Sheriff Appeal Court allows appeal against refusal to recall simple procedure decision

Sheriff Appeal Court allows appeal against refusal to recall simple procedure decision

A Sheriff Principal has ruled that it is possible to appeal against a refusal to grant an application for recall in simple procedure actions after the issue was raised in an action by a couple against a plasterer for allegedly defective work.

Appellant David Bell argued that the sheriff had erred in law in determining that he had no right to an appeal. Respondents Stephen and Helen Farmer opposed the appeal on the basis that they had been entitled to seek a decision of the sheriff when no response was lodged to the application within the time limit.

The appeal was heard by Sheriff Principal Aisha Anwar in the Sheriff Appeal Court. The appellant was represented by Buttery, solicitor, and the respondents appeared as party litigants.

No express provision

The respondents had raised a simple procedure action seeking payment of £4,338 from the appellant. He did not lodge a Response Form to the claim within the time limit, allowing the respondents to apply for a decision in terms of Simple Procedure Rule 7.4(2). The appellant sought recall of this decision, explaining that he had instructed solicitors to act on his behalf but owing to an administrative oversight they failed to lodge the form timeously.

At a hearing concerning the application for recall the sheriff, dissatisfied with the information provided about the administrative error, refused the application. In a report prepared for the Sheriff Appeal Court, the sheriff explained that he formed the view that the refusal of an application to recall was not a “decision” in terms of the SPR as would allow for an appeal to be competent. He further explained that Part 13 of the SPR contained an exhaustive account of the decision-making powers of the sheriff, which did not include a refusal of an application to recall.

On behalf of the appellant it was submitted that, while there was no express provision relating to such an appeal, the sheriff had erred in law. It was reasoned that, since a sheriff made a decision in terms of allowing a recall, a refusal to do so must also be a “decision”. The oversight by his solicitors ought to have permitted relief from compliance with the SPR in the circumstances.
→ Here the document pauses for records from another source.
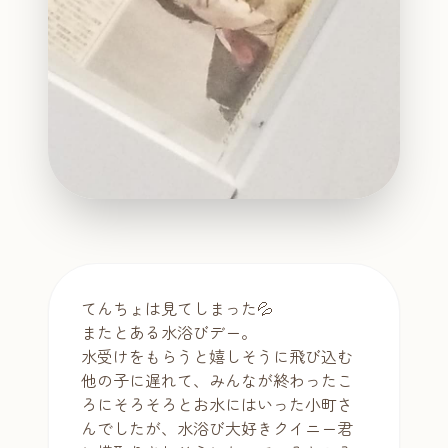
てんちょは見てしまった💦
またとある水浴びデー。
水受けをもらうと嬉しそうに飛び込む
他の子に遅れて、みんなが終わったこ
ろにそろそろとお水にはいった小町さ
んでしたが、水浴び大好きクイニー君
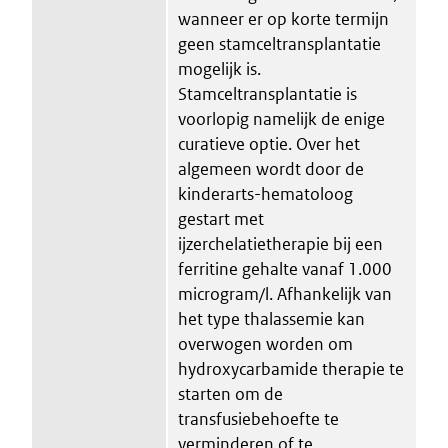
wanneer er op korte termijn
geen stamceltransplantatie
mogelijk is.
Stamceltransplantatie is
voorlopig namelijk de enige
curatieve optie. Over het
algemeen wordt door de
kinderarts-hematoloog
gestart met
ijzerchelatietherapie bij een
ferritine gehalte vanaf 1.000
microgram/l. Afhankelijk van
het type thalassemie kan
overwogen worden om
hydroxycarbamide therapie te
starten om de
transfusiebehoefte te
verminderen of te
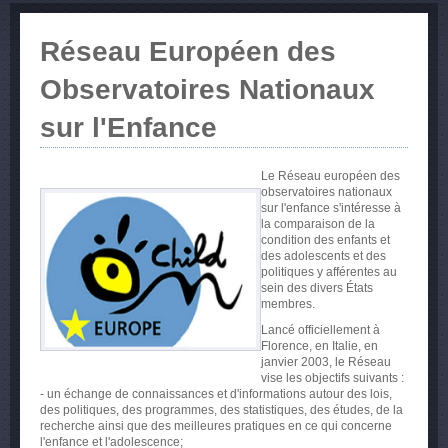
Réseau Européen des
Observatoires Nationaux
sur l'Enfance
Le Réseau européen des
observatoires nationaux
sur l'enfance s'intéresse à
la comparaison de la
condition des enfants et
des adolescents et des
politiques y afférentes au
sein des divers États
membres.
Lancé officiellement à
Florence, en Italie, en
janvier 2003, le Réseau
vise les objectifs suivants :
- un échange de connaissances et d'informations autour des lois,
des politiques, des programmes, des statistiques, des études, de la
recherche ainsi que des meilleures pratiques en ce qui concerne
l'enfance et l'adolescence;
It was further submitted that the sheriff had failed to specify the principles he applied to his decision to refuse the application to recall or why he considered the explanation provided to have been unsatisfactory and failed to apply the principle of simple procedure to treat the parties even-handedly. The respondents agreed with the sheriff’s conclusion on the question of competency and invited the Sheriff Principal to refuse the appeal.

Not intended to exclude

In her decision, Sheriff Principal Anwar observed: “Simple procedure replaced small claims and most summary cause actions in the sheriff courts. In both small claim and summary cause procedure, the sheriff was obliged to recall the decree, upon the first such application by a party; a right of appeal was unnecessary and the circumstances in the present case would not arise. No doubt, the intention behind these rules was to prevent unnecessary appeals and the resultant delay and expense to litigants.”

She continued: “There is no such mandatory provision obliging the sheriff to recall a decree (or decision) in simple procedure, instead whether to allow recall is a matter for the sheriff in the exercise of his discretion. In my judgment, in the exercise of that discretion, the sheriff is clearly making a ‘decision’ as that term is properly understood in terms of the Courts Reform (Scotland) Act 2014 and the SPR.”
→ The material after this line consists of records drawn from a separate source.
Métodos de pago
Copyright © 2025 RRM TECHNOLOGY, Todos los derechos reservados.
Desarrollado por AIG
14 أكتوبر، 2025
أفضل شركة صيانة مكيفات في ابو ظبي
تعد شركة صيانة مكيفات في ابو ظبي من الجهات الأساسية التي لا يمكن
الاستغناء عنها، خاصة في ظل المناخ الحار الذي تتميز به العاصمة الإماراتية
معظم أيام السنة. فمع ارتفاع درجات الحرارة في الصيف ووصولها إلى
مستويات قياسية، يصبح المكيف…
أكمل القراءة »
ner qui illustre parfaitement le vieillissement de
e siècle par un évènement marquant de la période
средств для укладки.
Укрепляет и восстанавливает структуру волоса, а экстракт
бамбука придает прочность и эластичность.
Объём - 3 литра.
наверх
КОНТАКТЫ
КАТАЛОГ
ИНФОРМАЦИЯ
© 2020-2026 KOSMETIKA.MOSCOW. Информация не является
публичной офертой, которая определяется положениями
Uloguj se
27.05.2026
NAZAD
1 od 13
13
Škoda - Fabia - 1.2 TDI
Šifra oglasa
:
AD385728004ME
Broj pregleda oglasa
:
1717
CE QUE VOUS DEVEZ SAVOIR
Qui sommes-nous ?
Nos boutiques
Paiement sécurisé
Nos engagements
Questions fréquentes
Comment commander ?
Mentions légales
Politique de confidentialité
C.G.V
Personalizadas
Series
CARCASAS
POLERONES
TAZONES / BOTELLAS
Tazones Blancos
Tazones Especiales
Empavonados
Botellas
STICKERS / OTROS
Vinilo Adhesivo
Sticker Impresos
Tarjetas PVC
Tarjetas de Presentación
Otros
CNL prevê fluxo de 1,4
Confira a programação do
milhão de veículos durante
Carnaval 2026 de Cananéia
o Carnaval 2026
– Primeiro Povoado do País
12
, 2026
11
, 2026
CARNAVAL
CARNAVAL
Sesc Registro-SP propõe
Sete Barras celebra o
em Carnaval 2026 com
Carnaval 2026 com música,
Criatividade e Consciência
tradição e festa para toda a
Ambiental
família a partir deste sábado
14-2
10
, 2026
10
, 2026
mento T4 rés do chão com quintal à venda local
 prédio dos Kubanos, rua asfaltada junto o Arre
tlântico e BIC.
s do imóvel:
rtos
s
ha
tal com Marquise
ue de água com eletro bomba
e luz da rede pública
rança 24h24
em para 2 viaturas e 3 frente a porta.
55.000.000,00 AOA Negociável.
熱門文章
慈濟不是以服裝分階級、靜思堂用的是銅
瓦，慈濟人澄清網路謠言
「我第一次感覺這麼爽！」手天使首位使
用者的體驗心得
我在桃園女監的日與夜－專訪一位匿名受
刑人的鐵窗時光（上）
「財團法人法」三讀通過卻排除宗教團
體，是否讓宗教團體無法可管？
Explaining her reasoning further, Sheriff Principal Anwar said: “The sheriff referred to the definition of ‘decision’ in Paragraph 3 of the Act of Sederunt (Simple Procedure) 2016. That provision defines particular types of decision (for example ‘a decision which absolves the respondent’). It does not assist. The sheriff’s description of Part 13 of the Rules as containing an ‘exhaustive account’ of the decision-making powers of the sheriff is incorrect.”
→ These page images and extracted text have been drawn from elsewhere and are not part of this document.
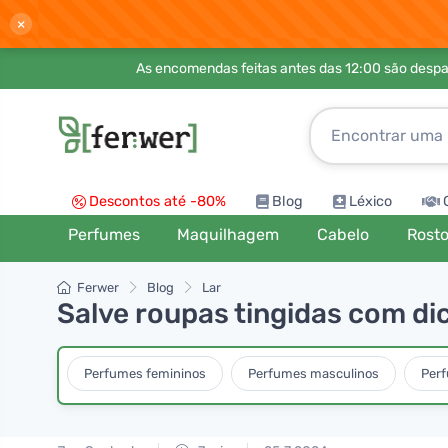
×
As encomendas feitas antes das 12:00 são desp
Descontos até -80%
Blog
Léxico
Perfumes
Maquilhagem
Cabelo
Rost
Ferwer
Blog
Lar
Salve roupas tingidas com di
Perfumes femininos
Perfumes masculinos
Per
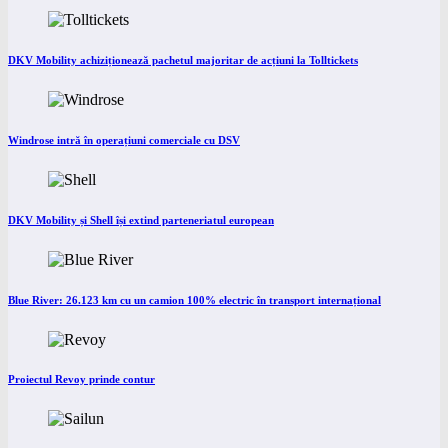
DKV Mobility achiziționează pachetul majoritar de acțiuni la Tolltickets
Windrose intră în operațiuni comerciale cu DSV
DKV Mobility și Shell își extind parteneriatul european
Blue River: 26.123 km cu un camion 100% electric în transport internațional
Proiectul Revoy prinde contur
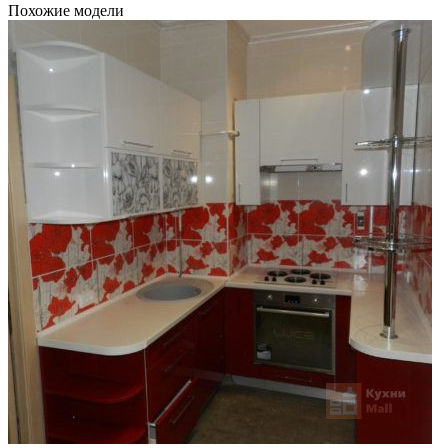
Похожие модели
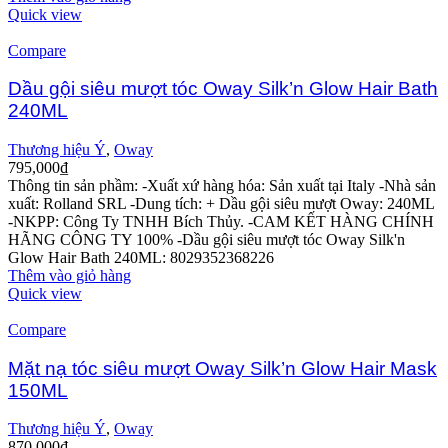
Quick view
Compare
Dầu gội siêu mượt tóc Oway Silk’n Glow Hair Bath
240ML
Thương hiệu Ý
,
Oway
795,000
₫
Thông tin sản phầm:
-Xuất xứ hàng hóa: Sản xuất tại Italy
-Nhà sản
xuất: Rolland SRL
-Dung tích: + Dầu gội siêu mượt Oway: 240ML
-NKPP: Công Ty TNHH Bích Thủy.
-CAM KẾT HÀNG CHÍNH
HÃNG CÔNG TY 100%
-Dầu gội siêu mượt tóc Oway Silk'n
Glow Hair Bath 240ML: 8029352368226
Thêm vào giỏ hàng
Quick view
Compare
Mặt nạ tóc siêu mượt Oway Silk’n Glow Hair Mask
150ML
Thương hiệu Ý
,
Oway
870,000
₫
She went on to say: “I am not persuaded, in the absence of an express provision, that Parliament intended to exclude a right of review against a decision to refuse recall, nor that a right of review has been excluded by a clear or necessary implication of the provisions of the 2014 Act or the SPR.”

The Sheriff Principal continued: “I accept that this conclusion may sit uncomfortably with the definition of a ‘final judgment’ contained in section 110 of the 2014 Act. However, section 110(1)(a) applies to final judgments in ‘civil proceedings’, whereas section 82(1) applies to ‘final judgments in simple procedure cases’. The appeal provisions relating to simple procedure must be understood and applied having regard to the provisions of the SPR.”

The appeal was therefore allowed, with the application for recall granted and remitted to the sheriff to proceed as accords.